-- Supplied data follows --
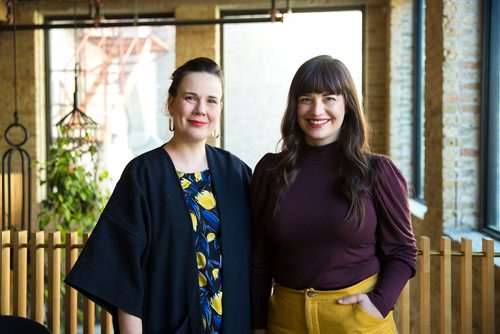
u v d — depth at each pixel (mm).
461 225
-- Supplied data concluded --
-- Supplied data follows --
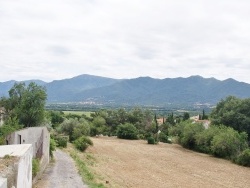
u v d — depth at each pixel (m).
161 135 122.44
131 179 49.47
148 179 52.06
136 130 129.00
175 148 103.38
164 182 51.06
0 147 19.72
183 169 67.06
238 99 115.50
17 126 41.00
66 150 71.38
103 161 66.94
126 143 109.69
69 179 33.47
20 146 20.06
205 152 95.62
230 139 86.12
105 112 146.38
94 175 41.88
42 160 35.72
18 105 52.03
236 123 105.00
-- Supplied data concluded --
-- Supplied data follows --
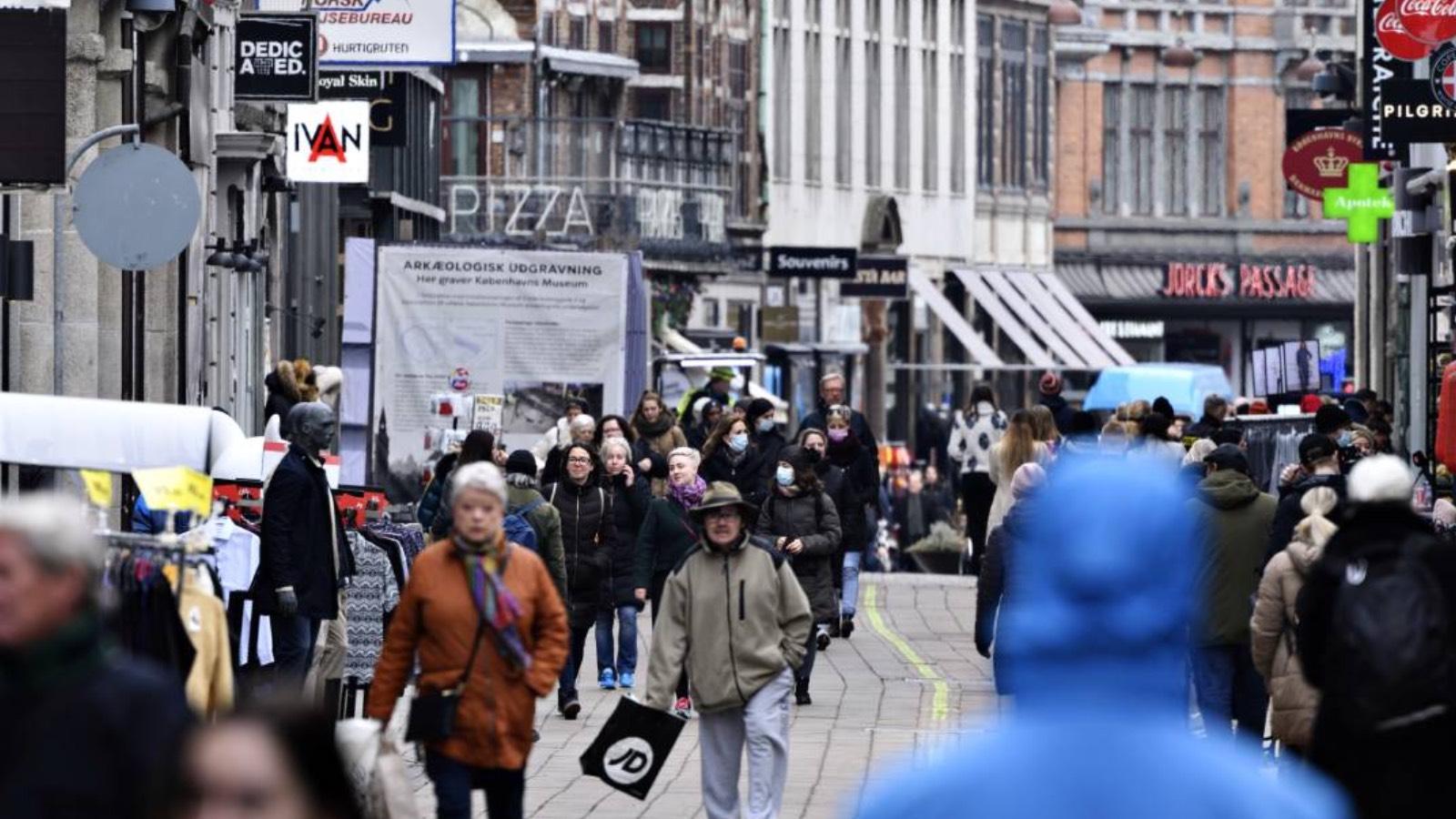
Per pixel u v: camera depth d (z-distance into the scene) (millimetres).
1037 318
-- Supplied data concluded --
Copy out, word for word, the part of the entries above that begins at the line with "183 169 67.06" and ends at the line with "236 123 105.00", including both.

183 169 67.06
238 99 115.50
17 126 41.00
66 150 71.38
103 161 66.94
126 143 109.69
69 179 33.47
20 146 20.06
205 152 95.62
230 139 86.12
105 112 146.38
94 175 41.88
42 160 35.72
18 105 52.03
236 123 105.00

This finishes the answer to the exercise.